### EXTRACT TO READ
— START —
We get on best and with least friction with people whom we do not
understand in the least. A man may have known and liked people with
whose aims, opinions, employment, creeds he has the smallest sympathy.
One may mention such diverse personalities as John L. Sullivan, the
prize-fighter, Cardinal Rampolla, Mr. Roosevelt, Doctor Jameson, the
Kaiser, President Diaz of Mexico, numerous Jew financiers, Lord
Haldane the scholar-statesman, and a long list of professors, pious
priests, sportsmen, and idlers, not to speak of Hindus and
Mohammedans, Japanese and Chinese, and half a dozen Sioux chiefs. With
these gentlemen, a few of many with whom one may have been upon such
pleasant terms that they have even confided in him and trusted him
with their secrets, one may have passed many pleasant hours. It
probably never entered such a man's head to wonder whether they liked
him, and he never discussed with them the question of his liking for
them. We get on by keeping our own personalities, prejudices, and
creeds intact. There is no other way.
— END —
### DATA EXTRACT
— START —
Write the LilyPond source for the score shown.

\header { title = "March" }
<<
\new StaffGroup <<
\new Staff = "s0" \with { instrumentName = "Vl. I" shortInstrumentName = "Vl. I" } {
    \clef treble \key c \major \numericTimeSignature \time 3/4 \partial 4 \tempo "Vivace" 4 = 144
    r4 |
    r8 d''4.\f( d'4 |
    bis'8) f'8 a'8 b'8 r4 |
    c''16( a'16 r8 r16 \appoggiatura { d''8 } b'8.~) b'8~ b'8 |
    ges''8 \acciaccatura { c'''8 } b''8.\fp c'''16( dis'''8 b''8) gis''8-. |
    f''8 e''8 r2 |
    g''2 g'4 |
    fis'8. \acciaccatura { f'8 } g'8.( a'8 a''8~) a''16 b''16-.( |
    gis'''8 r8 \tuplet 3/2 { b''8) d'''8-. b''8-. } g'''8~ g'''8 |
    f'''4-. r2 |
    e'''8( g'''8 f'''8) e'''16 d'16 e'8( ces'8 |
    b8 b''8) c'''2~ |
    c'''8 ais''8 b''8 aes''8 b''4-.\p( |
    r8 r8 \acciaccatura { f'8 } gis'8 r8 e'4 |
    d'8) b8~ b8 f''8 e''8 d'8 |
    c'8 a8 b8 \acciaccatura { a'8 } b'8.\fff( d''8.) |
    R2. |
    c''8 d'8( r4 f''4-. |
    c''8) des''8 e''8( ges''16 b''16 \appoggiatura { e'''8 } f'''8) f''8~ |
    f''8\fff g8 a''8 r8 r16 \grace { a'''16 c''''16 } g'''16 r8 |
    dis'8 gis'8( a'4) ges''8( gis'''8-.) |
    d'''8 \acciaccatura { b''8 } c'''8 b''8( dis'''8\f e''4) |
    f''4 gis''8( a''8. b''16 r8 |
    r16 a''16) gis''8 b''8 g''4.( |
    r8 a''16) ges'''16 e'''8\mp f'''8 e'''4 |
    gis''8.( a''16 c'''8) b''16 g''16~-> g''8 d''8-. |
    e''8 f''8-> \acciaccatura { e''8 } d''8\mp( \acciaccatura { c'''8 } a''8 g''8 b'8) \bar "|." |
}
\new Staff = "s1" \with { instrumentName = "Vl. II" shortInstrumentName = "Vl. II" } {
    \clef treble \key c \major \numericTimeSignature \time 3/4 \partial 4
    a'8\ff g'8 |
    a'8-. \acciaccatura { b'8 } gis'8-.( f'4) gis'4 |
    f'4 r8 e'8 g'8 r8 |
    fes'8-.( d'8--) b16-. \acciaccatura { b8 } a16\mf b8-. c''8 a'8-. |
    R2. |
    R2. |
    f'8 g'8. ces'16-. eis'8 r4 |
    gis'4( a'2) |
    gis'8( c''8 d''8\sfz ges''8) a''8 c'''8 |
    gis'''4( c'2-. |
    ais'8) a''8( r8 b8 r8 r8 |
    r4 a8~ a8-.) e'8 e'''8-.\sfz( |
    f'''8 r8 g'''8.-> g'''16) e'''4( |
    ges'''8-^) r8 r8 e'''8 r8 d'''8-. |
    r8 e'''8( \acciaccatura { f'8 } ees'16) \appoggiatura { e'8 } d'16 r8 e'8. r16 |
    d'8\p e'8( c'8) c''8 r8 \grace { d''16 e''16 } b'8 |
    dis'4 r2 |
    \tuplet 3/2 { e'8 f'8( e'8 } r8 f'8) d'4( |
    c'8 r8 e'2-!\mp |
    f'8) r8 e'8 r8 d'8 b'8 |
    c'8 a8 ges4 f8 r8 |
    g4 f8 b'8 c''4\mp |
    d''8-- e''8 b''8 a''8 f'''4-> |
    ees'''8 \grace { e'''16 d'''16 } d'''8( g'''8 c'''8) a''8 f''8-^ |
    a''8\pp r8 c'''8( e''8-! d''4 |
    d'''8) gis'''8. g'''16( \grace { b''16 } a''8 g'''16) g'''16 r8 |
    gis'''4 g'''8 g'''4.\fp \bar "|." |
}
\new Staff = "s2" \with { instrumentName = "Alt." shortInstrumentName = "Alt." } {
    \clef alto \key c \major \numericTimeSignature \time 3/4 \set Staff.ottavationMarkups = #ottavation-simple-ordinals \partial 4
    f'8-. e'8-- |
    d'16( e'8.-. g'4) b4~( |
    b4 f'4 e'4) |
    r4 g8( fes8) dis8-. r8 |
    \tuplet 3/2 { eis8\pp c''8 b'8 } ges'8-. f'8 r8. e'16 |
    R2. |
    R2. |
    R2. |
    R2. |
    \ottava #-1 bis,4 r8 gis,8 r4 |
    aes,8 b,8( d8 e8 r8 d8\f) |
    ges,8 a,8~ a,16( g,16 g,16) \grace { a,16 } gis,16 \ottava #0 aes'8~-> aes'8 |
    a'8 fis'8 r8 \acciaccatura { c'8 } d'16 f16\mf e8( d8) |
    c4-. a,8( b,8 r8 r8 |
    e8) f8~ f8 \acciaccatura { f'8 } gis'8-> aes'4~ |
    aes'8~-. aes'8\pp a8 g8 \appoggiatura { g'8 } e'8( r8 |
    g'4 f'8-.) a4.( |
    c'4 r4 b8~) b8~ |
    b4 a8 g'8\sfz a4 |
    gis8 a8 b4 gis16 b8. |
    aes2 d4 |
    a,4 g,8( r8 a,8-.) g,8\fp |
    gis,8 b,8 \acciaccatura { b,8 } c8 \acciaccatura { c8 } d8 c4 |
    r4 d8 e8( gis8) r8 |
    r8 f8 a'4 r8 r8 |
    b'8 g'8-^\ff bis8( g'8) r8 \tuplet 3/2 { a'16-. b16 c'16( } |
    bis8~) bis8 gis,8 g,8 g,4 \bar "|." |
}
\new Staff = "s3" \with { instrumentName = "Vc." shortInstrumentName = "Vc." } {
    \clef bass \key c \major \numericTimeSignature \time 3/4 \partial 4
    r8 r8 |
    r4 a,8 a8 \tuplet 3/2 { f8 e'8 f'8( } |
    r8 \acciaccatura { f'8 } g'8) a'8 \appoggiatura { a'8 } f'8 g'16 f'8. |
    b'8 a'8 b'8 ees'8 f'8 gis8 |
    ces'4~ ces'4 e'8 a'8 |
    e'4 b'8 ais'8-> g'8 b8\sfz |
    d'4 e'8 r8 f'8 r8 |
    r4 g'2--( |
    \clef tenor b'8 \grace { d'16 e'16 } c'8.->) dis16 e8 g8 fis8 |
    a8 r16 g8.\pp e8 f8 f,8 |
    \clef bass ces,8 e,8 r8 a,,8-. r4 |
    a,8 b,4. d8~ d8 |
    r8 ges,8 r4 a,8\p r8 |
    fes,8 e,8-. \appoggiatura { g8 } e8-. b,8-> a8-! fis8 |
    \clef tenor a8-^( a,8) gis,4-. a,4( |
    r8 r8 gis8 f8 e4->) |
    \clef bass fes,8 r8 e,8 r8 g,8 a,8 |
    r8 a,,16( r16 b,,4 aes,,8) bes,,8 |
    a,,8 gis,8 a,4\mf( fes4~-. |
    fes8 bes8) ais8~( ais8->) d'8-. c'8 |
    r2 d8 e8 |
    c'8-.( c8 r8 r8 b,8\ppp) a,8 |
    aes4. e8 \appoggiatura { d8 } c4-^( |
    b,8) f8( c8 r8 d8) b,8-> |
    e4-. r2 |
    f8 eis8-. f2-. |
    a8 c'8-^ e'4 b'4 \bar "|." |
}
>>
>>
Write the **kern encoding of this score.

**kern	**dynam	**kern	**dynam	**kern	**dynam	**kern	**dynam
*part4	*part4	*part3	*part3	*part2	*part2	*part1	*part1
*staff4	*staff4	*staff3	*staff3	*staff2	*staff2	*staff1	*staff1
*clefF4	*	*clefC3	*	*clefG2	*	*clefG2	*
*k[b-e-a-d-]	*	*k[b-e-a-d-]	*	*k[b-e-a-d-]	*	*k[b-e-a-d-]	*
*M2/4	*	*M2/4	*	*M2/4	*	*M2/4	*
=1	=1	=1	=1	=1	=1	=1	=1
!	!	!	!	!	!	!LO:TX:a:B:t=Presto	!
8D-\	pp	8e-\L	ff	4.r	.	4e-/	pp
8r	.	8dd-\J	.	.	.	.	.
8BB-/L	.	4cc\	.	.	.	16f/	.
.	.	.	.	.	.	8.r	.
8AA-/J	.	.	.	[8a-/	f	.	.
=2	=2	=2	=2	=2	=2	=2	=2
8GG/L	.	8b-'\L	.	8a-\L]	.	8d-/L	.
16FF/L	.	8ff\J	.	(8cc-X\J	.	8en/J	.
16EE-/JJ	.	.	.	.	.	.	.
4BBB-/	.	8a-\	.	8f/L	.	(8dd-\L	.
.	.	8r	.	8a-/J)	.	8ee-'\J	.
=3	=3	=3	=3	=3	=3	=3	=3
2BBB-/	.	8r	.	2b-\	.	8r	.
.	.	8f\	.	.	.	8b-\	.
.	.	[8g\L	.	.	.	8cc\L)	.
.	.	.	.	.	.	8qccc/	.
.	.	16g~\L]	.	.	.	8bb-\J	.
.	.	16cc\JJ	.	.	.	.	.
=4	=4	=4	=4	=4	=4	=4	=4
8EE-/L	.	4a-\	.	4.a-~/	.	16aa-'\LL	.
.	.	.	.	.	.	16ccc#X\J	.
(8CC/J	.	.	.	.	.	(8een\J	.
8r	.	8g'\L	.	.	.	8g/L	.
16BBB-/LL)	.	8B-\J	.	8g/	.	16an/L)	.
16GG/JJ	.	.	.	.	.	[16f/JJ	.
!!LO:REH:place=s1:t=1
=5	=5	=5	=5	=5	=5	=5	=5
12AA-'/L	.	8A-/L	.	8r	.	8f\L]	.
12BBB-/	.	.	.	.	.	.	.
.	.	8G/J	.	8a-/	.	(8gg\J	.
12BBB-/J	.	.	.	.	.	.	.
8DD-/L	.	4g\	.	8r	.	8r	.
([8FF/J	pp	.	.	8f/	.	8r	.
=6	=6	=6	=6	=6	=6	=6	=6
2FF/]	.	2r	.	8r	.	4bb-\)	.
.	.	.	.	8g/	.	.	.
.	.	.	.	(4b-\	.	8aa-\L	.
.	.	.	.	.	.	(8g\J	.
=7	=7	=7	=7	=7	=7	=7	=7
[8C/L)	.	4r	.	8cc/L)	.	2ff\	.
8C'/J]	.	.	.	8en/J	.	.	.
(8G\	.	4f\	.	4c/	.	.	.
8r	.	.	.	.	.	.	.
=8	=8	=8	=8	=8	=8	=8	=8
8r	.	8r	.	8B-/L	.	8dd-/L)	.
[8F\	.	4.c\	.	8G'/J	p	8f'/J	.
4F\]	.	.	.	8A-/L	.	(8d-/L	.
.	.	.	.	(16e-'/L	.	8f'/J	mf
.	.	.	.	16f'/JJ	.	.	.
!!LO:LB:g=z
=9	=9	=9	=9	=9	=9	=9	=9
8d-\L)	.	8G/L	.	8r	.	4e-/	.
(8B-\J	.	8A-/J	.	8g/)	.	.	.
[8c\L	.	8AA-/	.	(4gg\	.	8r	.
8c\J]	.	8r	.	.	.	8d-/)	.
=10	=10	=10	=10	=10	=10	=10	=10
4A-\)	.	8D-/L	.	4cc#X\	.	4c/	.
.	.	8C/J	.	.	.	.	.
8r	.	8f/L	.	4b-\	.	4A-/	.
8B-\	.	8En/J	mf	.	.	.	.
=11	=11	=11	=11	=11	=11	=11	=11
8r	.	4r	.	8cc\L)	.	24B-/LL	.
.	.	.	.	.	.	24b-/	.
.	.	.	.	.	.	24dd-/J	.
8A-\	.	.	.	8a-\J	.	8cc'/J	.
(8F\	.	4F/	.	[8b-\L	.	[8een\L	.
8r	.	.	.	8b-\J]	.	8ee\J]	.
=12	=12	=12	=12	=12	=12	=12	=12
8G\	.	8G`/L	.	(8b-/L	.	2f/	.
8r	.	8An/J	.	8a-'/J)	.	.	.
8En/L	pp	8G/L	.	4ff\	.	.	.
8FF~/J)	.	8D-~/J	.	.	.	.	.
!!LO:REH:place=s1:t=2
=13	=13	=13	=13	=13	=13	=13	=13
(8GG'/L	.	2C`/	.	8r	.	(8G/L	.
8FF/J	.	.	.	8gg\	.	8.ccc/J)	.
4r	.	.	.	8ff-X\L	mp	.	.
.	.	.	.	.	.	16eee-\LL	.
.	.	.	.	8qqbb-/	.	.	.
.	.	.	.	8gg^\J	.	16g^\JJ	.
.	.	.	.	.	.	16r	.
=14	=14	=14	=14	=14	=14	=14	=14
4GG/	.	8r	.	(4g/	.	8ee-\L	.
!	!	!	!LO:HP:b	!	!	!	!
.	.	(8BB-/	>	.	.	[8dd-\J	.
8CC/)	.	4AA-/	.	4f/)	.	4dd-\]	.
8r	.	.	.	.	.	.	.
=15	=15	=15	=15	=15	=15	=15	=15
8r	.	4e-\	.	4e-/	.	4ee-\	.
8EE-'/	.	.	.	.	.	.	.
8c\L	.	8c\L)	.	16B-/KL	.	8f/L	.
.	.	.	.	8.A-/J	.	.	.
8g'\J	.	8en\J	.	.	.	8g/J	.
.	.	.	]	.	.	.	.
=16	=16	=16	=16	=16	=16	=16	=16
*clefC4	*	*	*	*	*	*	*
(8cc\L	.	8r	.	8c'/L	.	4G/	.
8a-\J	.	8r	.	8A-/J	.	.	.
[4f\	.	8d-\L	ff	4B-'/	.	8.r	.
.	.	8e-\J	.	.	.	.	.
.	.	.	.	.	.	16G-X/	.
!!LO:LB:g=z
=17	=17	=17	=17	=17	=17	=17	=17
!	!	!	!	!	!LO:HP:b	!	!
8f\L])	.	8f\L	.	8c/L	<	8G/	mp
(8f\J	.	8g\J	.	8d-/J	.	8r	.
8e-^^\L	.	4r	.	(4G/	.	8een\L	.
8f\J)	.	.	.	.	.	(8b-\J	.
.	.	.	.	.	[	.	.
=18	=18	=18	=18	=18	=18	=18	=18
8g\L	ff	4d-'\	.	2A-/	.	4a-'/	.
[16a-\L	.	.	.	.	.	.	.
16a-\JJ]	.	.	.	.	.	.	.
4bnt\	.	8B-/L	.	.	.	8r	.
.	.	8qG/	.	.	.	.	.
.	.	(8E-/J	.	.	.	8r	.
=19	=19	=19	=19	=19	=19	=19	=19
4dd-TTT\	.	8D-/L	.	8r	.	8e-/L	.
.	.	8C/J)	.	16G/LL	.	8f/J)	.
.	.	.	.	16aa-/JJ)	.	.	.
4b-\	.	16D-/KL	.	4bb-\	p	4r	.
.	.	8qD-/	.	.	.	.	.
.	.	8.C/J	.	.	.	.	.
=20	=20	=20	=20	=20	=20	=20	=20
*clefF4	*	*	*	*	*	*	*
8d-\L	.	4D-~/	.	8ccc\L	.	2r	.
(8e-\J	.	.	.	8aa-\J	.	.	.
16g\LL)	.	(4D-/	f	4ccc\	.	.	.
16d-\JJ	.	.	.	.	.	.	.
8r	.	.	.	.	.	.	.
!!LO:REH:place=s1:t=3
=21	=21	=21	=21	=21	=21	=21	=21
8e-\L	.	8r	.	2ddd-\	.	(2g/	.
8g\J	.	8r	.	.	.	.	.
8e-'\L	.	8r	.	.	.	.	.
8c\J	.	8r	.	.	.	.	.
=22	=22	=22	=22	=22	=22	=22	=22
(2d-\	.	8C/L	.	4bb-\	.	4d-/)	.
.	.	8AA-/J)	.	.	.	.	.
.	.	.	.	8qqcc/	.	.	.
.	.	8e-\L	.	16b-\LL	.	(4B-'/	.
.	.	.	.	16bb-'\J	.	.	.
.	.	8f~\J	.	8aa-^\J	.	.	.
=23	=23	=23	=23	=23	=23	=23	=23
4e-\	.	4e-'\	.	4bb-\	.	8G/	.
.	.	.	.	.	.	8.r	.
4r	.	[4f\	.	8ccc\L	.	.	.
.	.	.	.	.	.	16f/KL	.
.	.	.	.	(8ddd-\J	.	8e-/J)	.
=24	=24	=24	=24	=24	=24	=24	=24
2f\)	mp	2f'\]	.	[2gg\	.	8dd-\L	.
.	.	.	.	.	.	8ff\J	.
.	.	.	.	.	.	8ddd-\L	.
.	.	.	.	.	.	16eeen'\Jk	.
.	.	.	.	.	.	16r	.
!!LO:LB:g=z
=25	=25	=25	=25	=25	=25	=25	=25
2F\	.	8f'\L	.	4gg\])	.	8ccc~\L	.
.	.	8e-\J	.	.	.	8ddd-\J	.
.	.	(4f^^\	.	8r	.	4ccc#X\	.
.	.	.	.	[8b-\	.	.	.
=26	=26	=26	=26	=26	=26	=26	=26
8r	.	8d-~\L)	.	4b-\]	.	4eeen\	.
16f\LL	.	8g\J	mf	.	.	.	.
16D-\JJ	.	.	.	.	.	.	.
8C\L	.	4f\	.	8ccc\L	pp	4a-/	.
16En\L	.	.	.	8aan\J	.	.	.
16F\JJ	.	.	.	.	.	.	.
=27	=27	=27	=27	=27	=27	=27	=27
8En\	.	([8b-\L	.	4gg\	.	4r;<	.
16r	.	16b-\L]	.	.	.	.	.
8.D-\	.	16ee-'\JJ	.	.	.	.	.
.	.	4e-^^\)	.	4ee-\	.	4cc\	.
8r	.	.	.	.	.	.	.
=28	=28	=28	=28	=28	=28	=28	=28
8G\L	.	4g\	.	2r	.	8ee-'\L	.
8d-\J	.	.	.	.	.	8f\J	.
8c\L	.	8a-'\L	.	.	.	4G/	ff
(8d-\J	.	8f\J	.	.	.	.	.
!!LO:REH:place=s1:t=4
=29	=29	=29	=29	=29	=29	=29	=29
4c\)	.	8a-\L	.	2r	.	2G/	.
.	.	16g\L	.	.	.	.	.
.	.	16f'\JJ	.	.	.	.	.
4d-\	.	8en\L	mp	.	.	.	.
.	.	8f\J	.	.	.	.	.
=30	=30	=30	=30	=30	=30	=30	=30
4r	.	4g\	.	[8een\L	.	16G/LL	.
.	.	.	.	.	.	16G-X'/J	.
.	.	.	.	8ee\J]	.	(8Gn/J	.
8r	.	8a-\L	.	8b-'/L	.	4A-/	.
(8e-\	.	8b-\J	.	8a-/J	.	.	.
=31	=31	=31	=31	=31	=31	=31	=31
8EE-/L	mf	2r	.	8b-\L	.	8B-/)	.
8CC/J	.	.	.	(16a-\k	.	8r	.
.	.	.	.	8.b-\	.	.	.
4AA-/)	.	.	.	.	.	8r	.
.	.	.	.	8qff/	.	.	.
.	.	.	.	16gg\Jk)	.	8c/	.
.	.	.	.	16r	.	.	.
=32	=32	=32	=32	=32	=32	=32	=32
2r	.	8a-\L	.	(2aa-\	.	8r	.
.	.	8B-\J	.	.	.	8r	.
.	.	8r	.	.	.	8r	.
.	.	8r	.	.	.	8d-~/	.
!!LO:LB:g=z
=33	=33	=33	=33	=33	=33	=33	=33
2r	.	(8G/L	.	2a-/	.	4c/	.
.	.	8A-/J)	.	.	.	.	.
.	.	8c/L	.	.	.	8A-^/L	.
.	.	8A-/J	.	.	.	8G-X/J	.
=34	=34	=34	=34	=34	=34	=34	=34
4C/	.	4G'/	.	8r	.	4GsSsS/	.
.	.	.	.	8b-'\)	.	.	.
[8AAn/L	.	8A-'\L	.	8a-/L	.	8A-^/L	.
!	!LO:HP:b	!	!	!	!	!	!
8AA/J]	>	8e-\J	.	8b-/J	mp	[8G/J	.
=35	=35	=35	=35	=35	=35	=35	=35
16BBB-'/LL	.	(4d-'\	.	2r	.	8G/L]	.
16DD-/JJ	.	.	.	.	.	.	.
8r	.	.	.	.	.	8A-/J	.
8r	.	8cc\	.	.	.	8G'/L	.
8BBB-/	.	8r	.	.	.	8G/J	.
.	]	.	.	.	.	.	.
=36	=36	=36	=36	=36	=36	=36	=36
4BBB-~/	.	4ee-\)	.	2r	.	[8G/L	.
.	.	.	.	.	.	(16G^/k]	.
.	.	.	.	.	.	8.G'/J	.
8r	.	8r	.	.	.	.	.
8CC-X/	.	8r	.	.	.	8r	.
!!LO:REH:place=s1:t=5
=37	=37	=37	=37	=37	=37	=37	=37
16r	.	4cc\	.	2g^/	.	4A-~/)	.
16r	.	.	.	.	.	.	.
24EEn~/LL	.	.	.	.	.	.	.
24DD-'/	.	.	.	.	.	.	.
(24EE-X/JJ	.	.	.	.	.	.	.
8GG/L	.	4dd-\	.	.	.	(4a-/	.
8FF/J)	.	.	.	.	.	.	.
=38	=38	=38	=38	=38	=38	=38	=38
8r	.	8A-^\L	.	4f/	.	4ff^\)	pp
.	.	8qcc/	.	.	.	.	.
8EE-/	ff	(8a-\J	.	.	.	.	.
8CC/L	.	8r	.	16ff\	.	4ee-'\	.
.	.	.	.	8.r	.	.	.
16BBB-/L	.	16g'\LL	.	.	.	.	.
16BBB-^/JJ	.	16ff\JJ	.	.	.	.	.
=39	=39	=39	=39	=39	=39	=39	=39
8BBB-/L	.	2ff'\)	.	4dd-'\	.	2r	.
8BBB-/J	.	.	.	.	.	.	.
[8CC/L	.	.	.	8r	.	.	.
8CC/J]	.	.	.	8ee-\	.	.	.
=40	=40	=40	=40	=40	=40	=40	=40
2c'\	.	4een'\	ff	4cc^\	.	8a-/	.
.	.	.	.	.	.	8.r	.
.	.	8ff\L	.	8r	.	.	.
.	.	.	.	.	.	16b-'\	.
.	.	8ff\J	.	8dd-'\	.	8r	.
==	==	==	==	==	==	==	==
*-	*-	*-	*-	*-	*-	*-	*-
— END —
### WRITTEN EXERCISE 1
Show each line of the rows that contains the word "tenor".
### WRITTEN EXERCISE 2
Take the passage about getting along with people further, picking up after its final sentence.
The passage about getting along with people has nothing to do with the rows.

### EXERCISE RESULT 1
    \clef tenor b'8 \grace { d'16 e'16 } c'8.->) dis16 e8 g8 fis8 |
    \clef tenor a8-^( a,8) gis,4-. a,4( |

### EXERCISE RESULT 2
Other men will give even a more diverse list of friends and
acquaintances, and never for a moment dream that there is any mystery
in being friends with all. Nothing is ever gained by flattery. To the
serious man flattery in the form of sincere praise makes him more
responsible and only sadder, because he knows how much he falls below
what is expected of him, and what he expects of himself. Lip-flattery
makes a real man feel as though his sex had been mistaken, he feels as
though he had been given curling-tongs instead of a razor for his
morning toilet. These pompous flatteries that pass between Germany and
England to-day, make both sides self-conscious and a little ashamed to
write and to speak them, and to hear and applaud them.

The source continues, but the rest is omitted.